- Opening Delimiter -

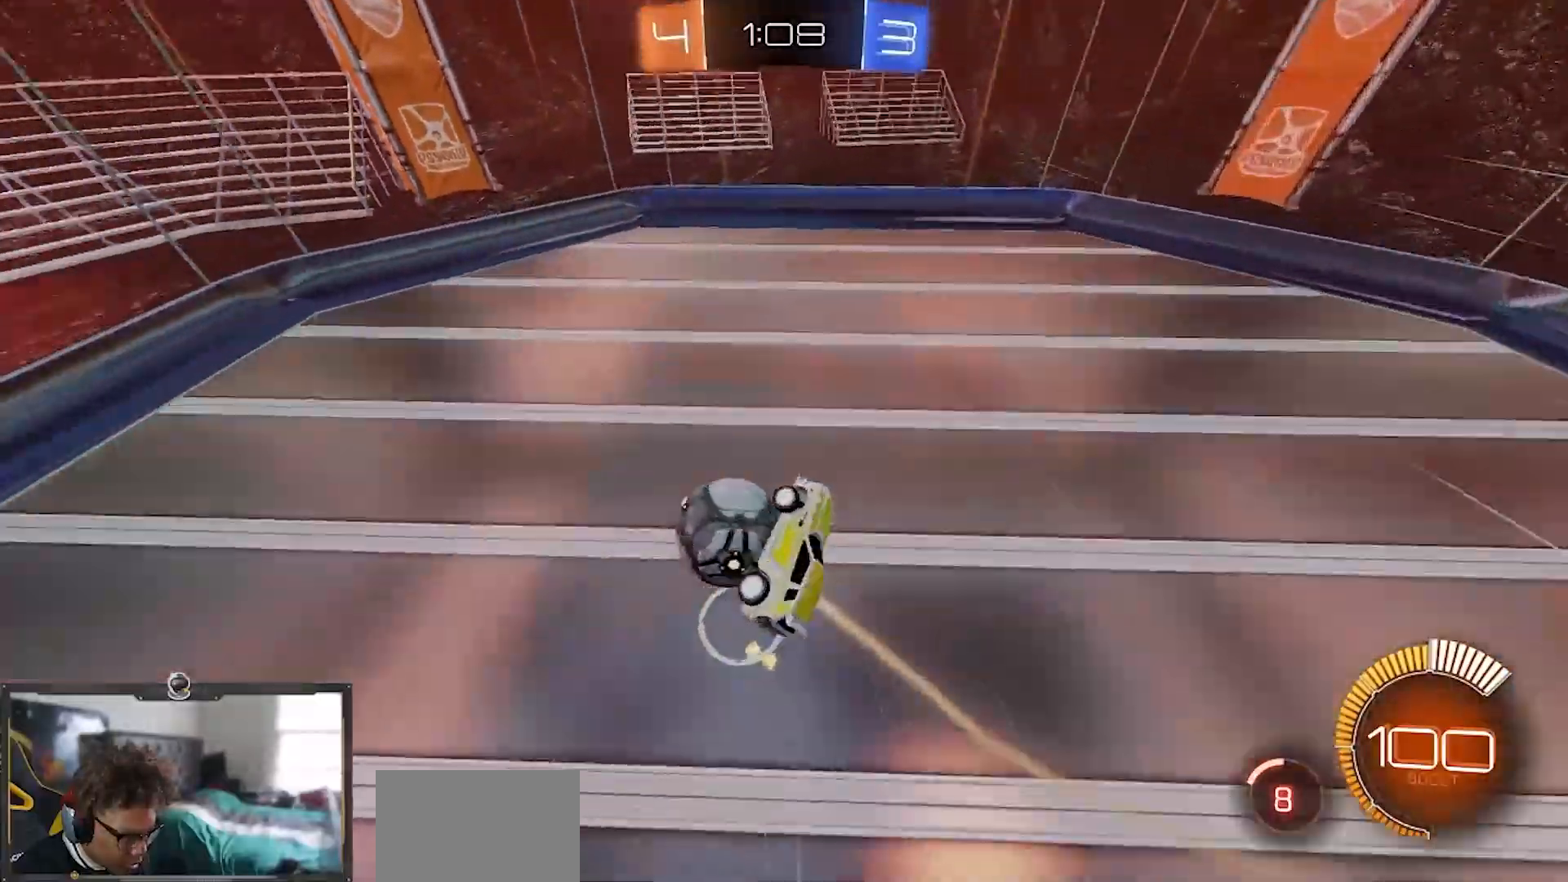
{"buttons": ["L1", "R1", "R2"], "left_stick": "down-left", "right_stick": "center", "events": [[100, "R1", "down"], [100, "left_stick", "down-left"], [501, "L1", "down"]]}
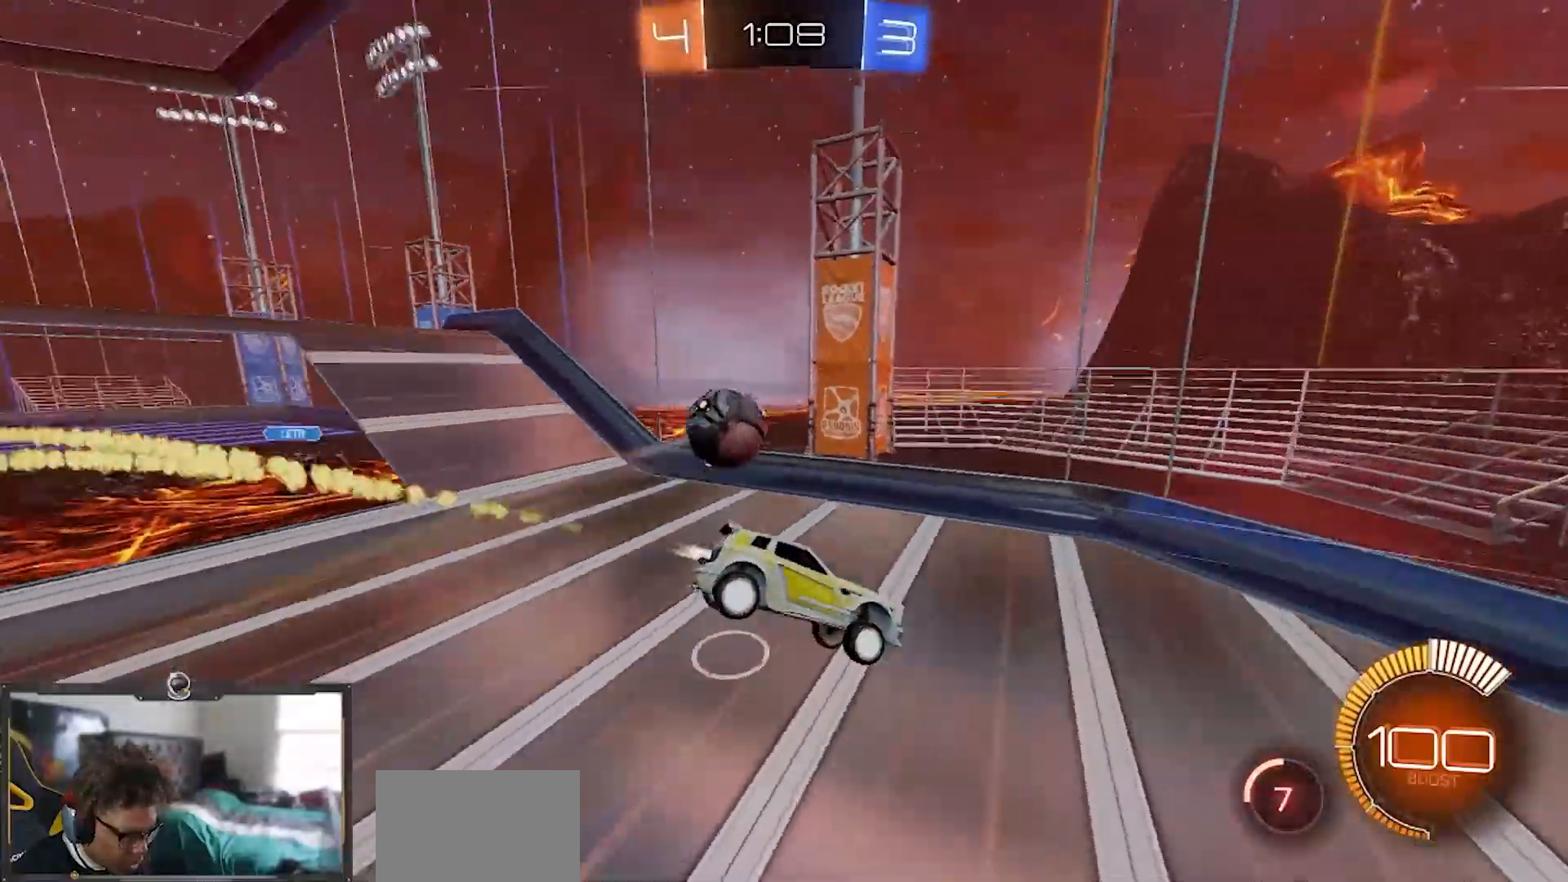
{"buttons": ["R1", "R2"], "left_stick": "center", "right_stick": "center", "events": [[250, "left_stick", "down-right"], [400, "L1", "up"], [450, "left_stick", "center"]]}
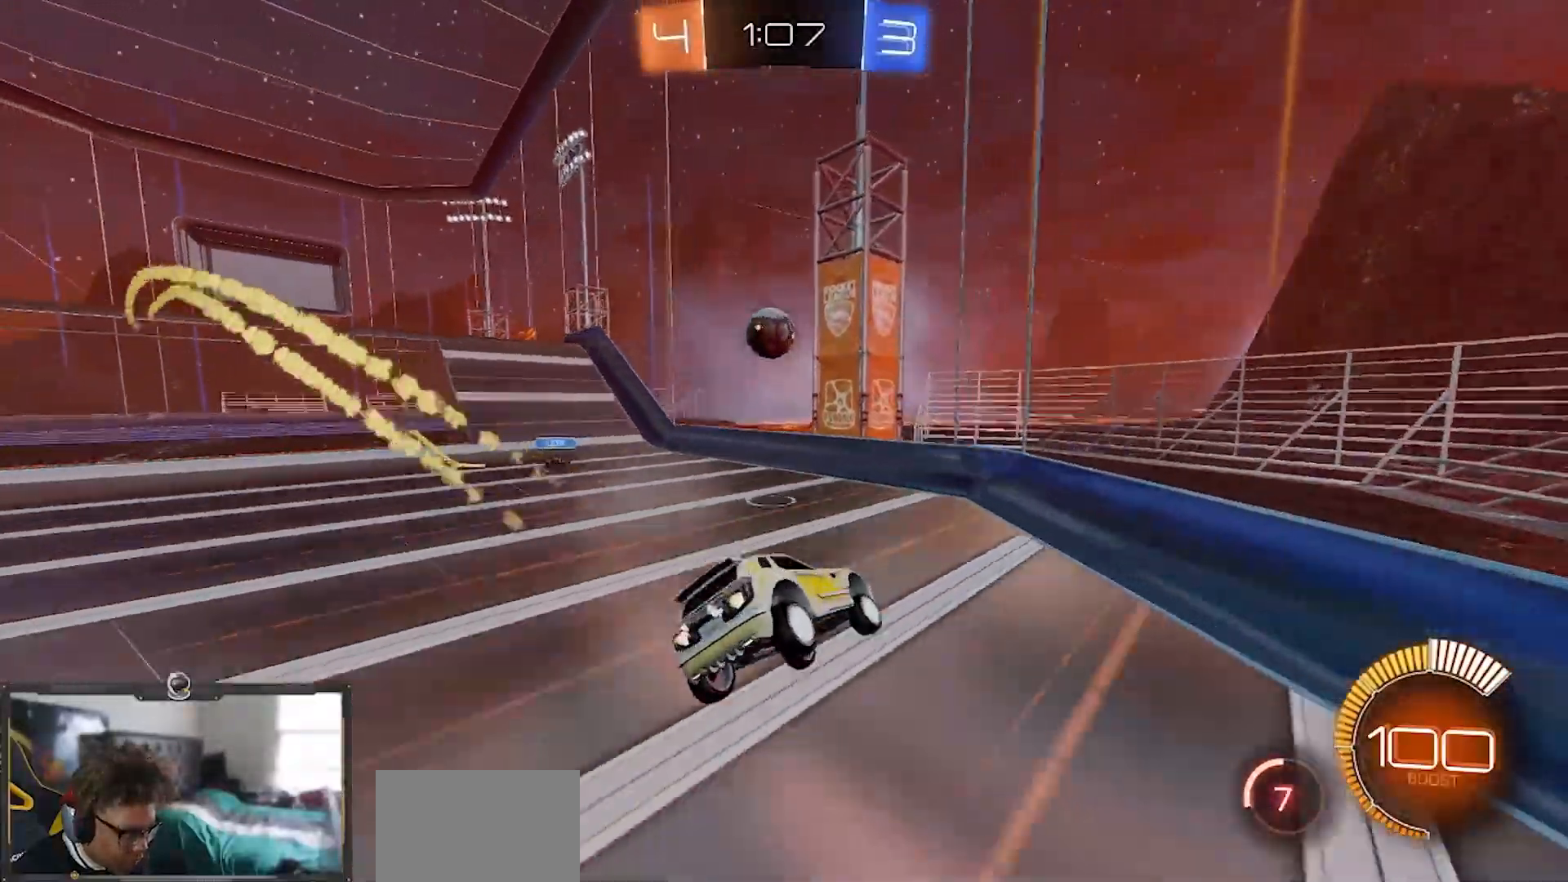
{"buttons": ["R2"], "left_stick": "right", "right_stick": "center", "events": [[17, "left_stick", "up-left"], [301, "R1", "up"], [367, "L2", "down"], [451, "L2", "up"], [468, "left_stick", "right"]]}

- Closing Delimiter -

PROMPT |
Except for the pictures, give all the material above again verbatim.

RESPONSE |
{"buttons": ["L1", "R1", "R2"], "left_stick": "down-left", "right_stick": "center", "events": [[100, "R1", "down"], [100, "left_stick", "down-left"], [501, "L1", "down"]]}
{"buttons": ["R1", "R2"], "left_stick": "center", "right_stick": "center", "events": [[250, "left_stick", "down-right"], [400, "L1", "up"], [450, "left_stick", "center"]]}
{"buttons": ["R2"], "left_stick": "right", "right_stick": "center", "events": [[17, "left_stick", "up-left"], [301, "R1", "up"], [367, "L2", "down"], [451, "L2", "up"], [468, "left_stick", "right"]]}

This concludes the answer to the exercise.